--- begin Extracted material ---
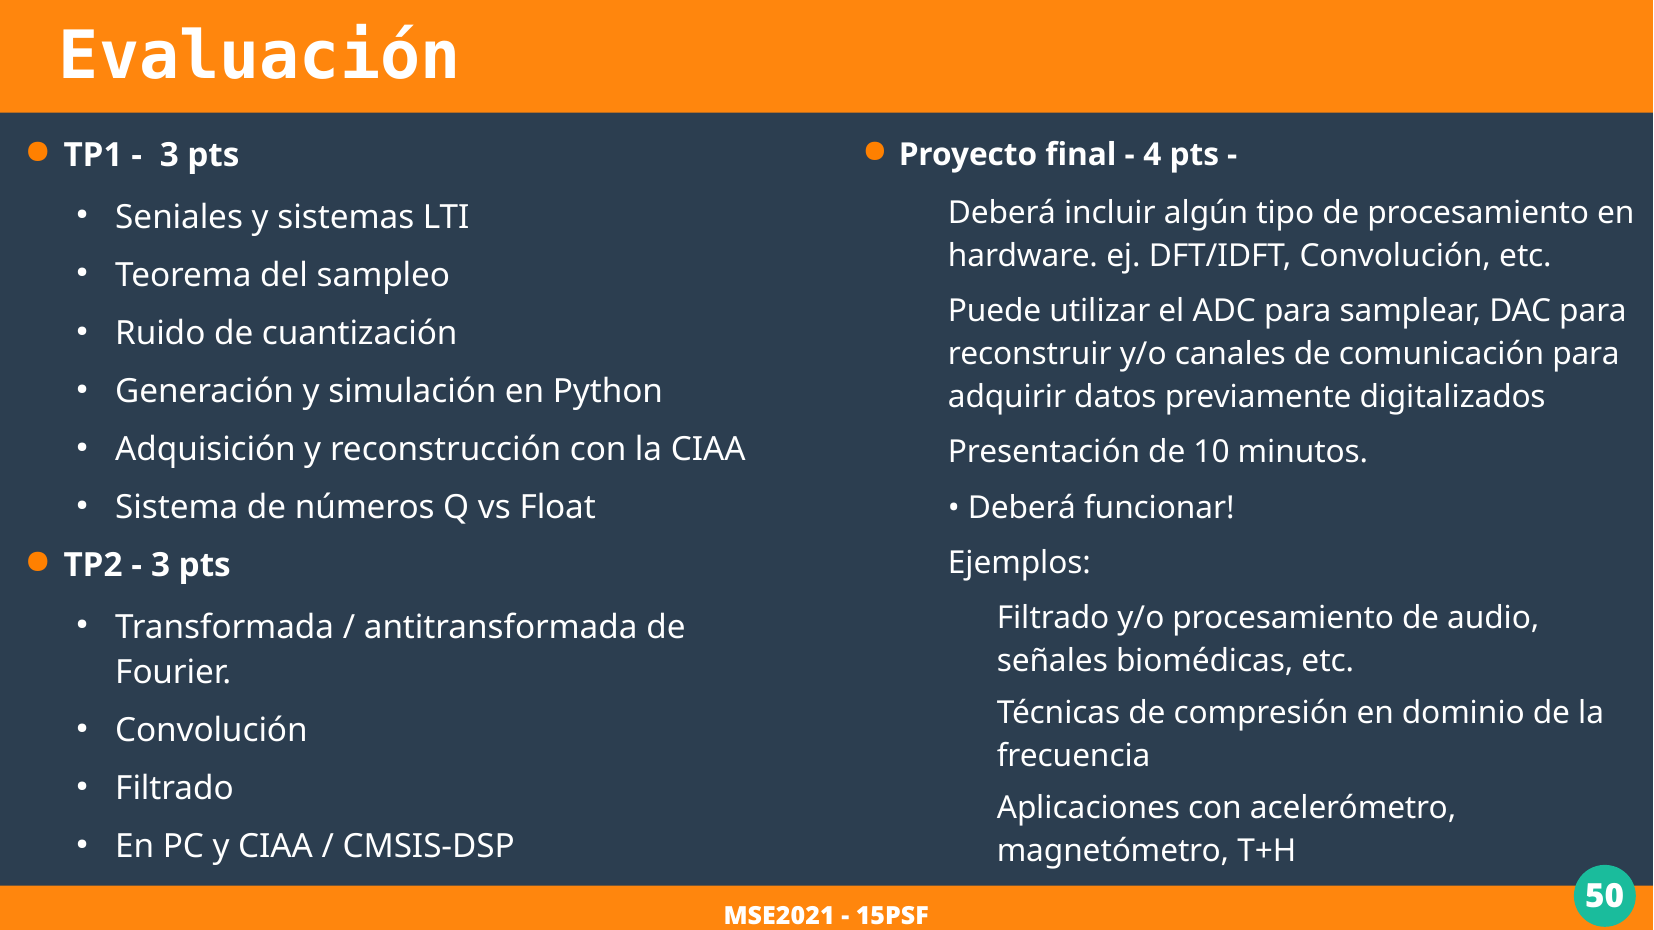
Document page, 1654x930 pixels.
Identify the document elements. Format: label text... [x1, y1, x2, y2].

title Evaluación [58, 16, 1594, 181]
list TP1 - 3 pts Seniales y sistemas LTI Teorema del sampleo Ruido de cuantización Generación y simulación en Python Adquisición y reconstrucción con la CIAA Sistema de números Q vs Float TP2 - 3 pts Transformada / antitransformada de Fourier. Convolución Filtrado En PC y CIAA / CMSIS-DSP [11, 131, 788, 876]
list Proyecto ﬁnal - 4 pts - Deberá incluir algún tipo de procesamiento en hardware. ej. DFT/IDFT, Convolución, etc. Puede utilizar el ADC para samplear, DAC para reconstruir y/o canales de comunicación para adquirir datos previamente digitalizados Presentación de 10 minutos. • Deberá funcionar! Ejemplos: Filtrado y/o procesamiento de audio, señales biomédicas, etc. Técnicas de compresión en dominio de la frecuencia Aplicaciones con acelerómetro, magnetómetro, T+H [850, 131, 1650, 876]
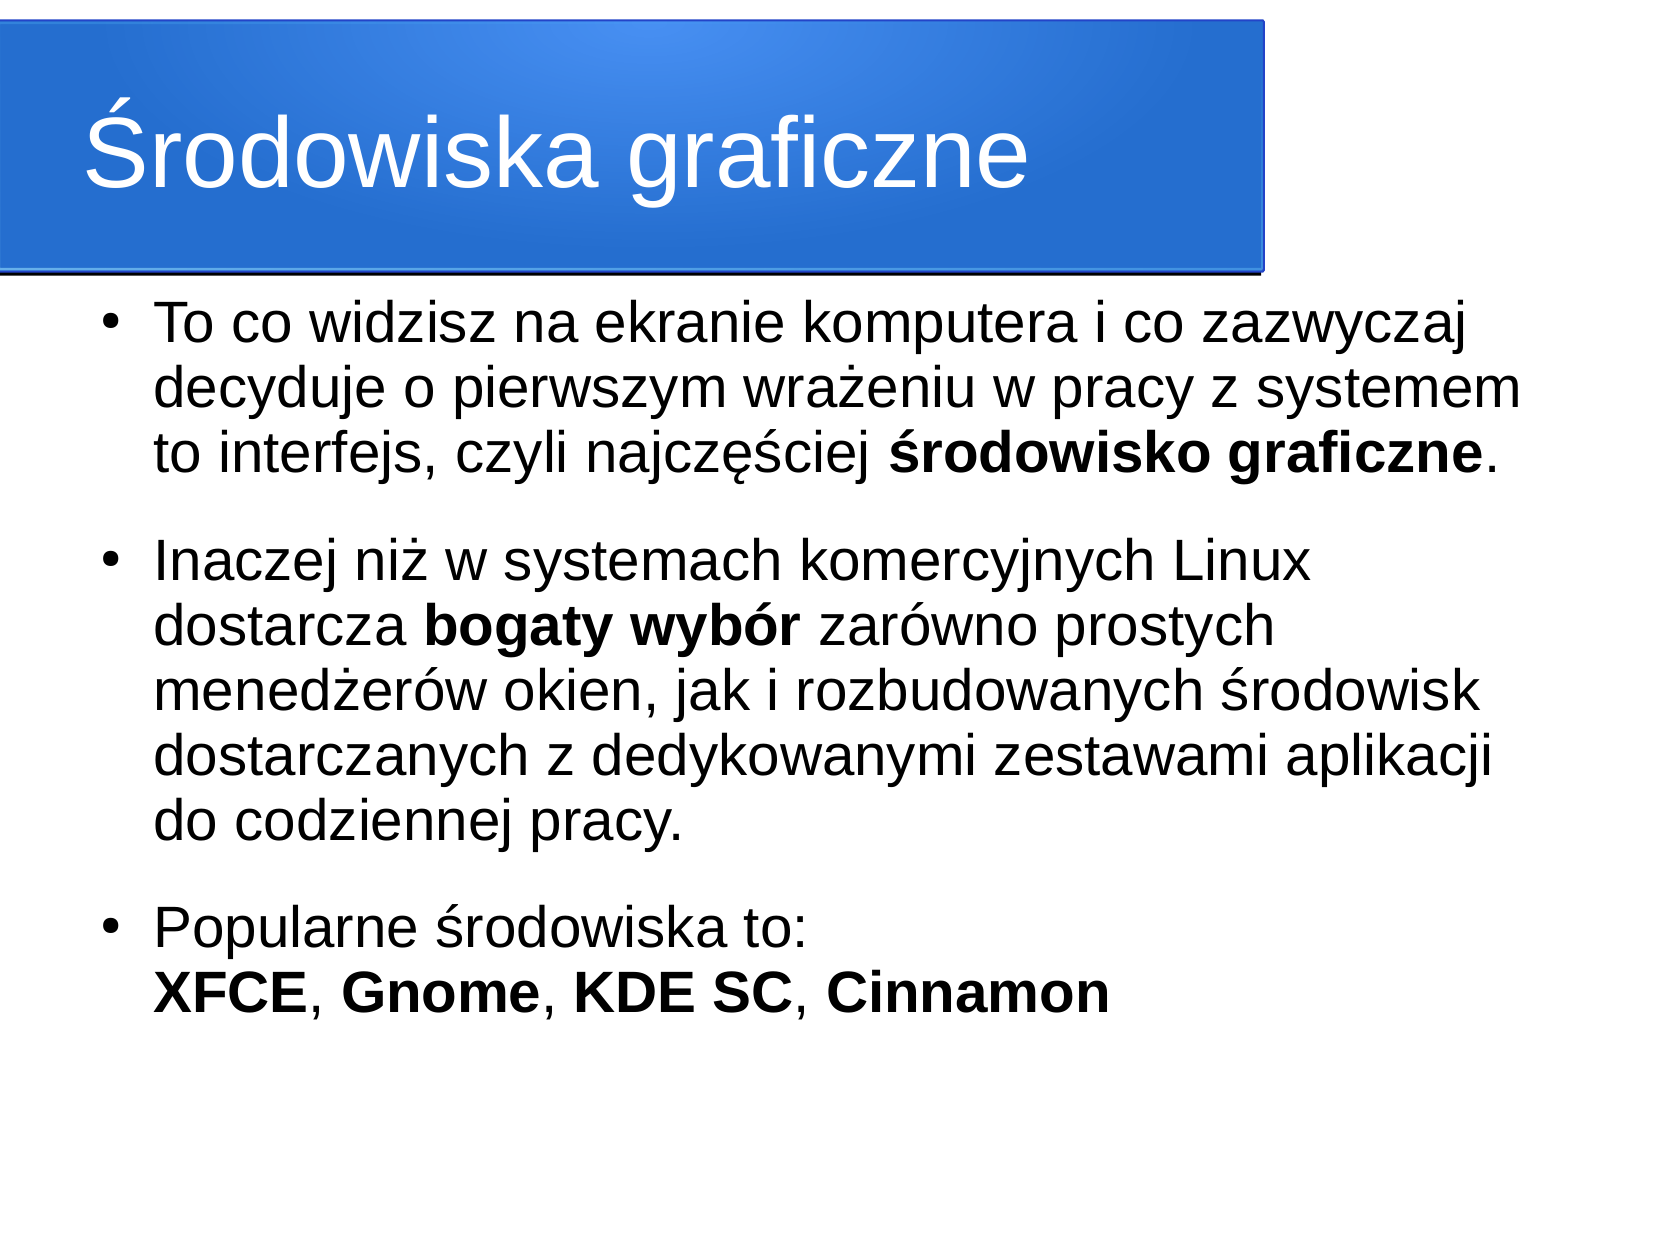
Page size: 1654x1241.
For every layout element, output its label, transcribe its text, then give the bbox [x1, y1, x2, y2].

list To co widzisz na ekranie komputera i co zazwyczaj decyduje o pierwszym wrażeniu w pracy z systemem to interfejs, czyli najczęściej środowisko graficzne. Inaczej niż w systemach komercyjnych Linux dostarcza bogaty wybór zarówno prostych menedżerów okien, jak i rozbudowanych środowisk dostarczanych z dedykowanymi zestawami aplikacji do codziennej pracy. Popularne środowiska to: XFCE, Gnome, KDE SC, Cinnamon [82, 290, 1538, 1217]
title Środowiska graficzne [82, 49, 1250, 257]
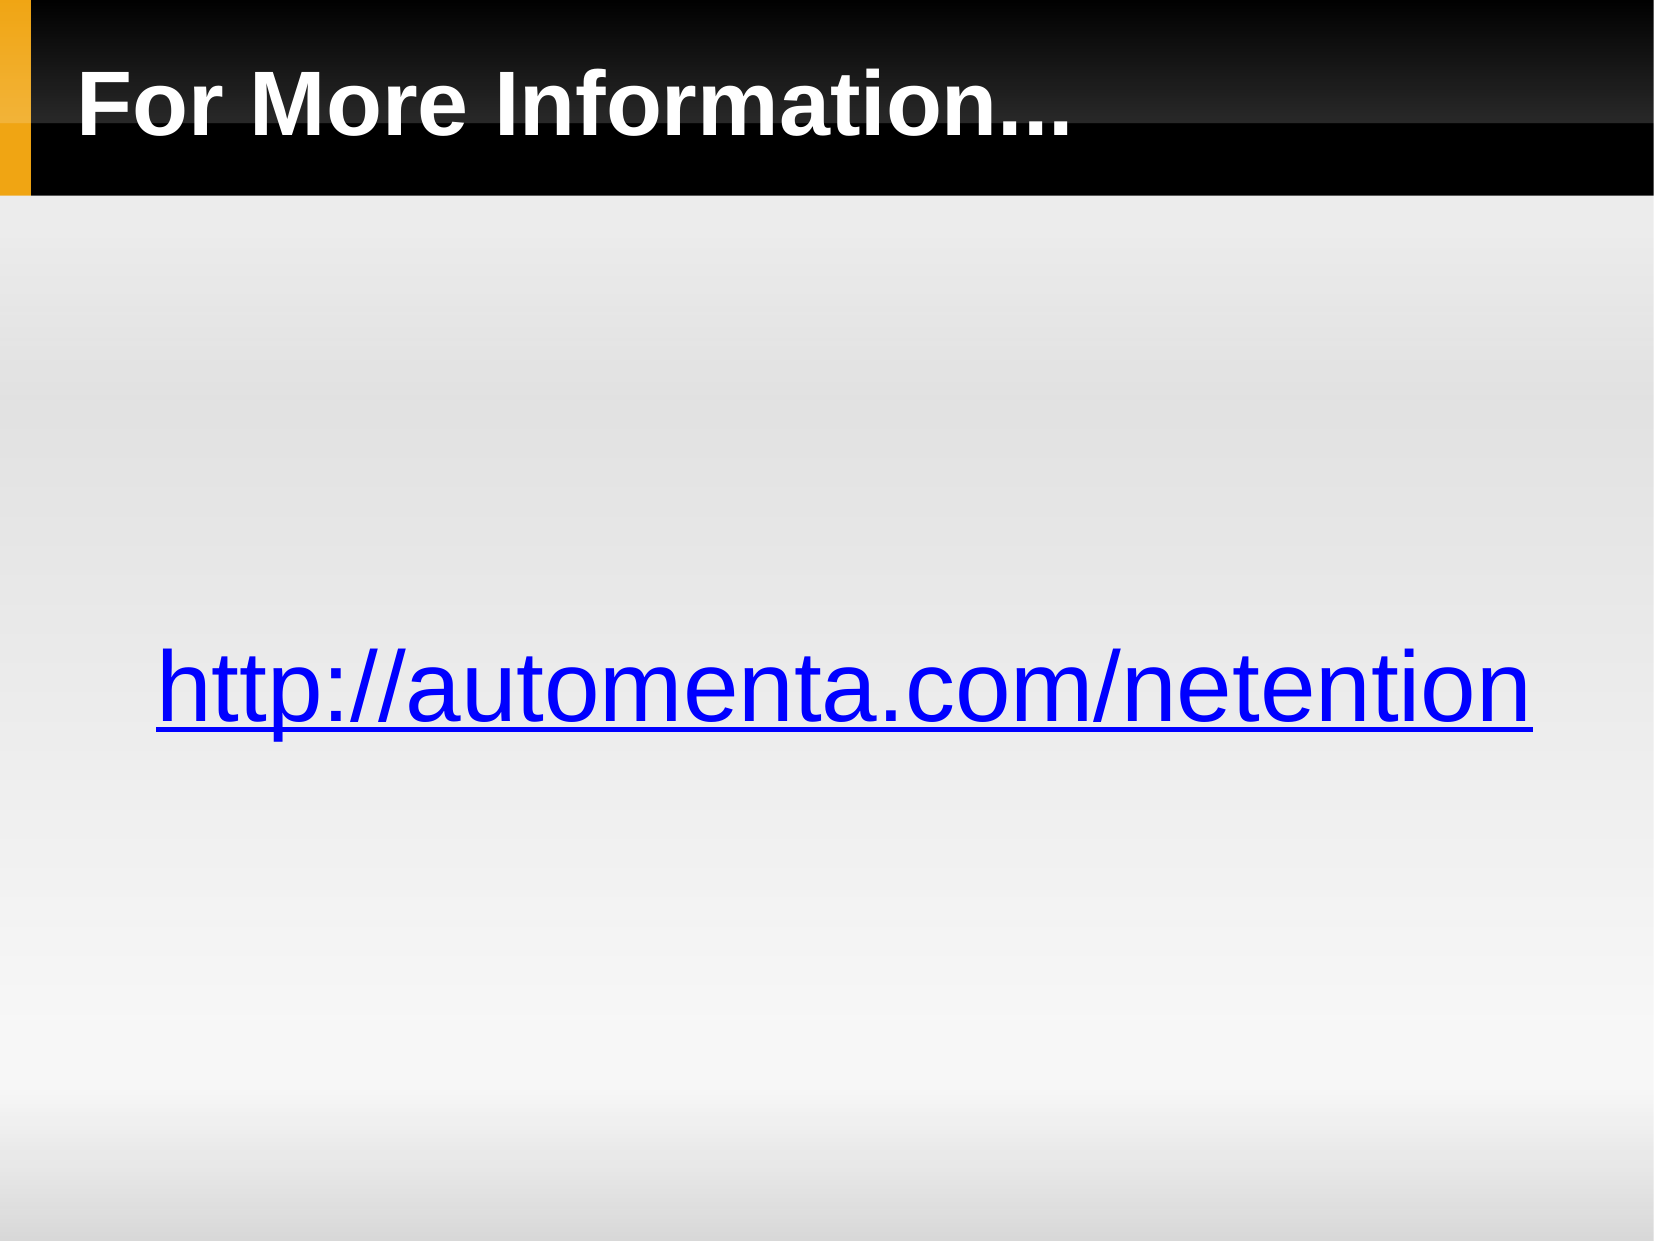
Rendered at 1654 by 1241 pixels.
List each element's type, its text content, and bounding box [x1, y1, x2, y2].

picture [0, 0, 1654, 1241]
title For More Information... [76, 0, 1565, 208]
text_box http://automenta.com/netention [105, 623, 1548, 751]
--- end Extracted material ---
* Exercise
How many lines in the items above contain the word "pixels"? Give only the number.

* Reply
2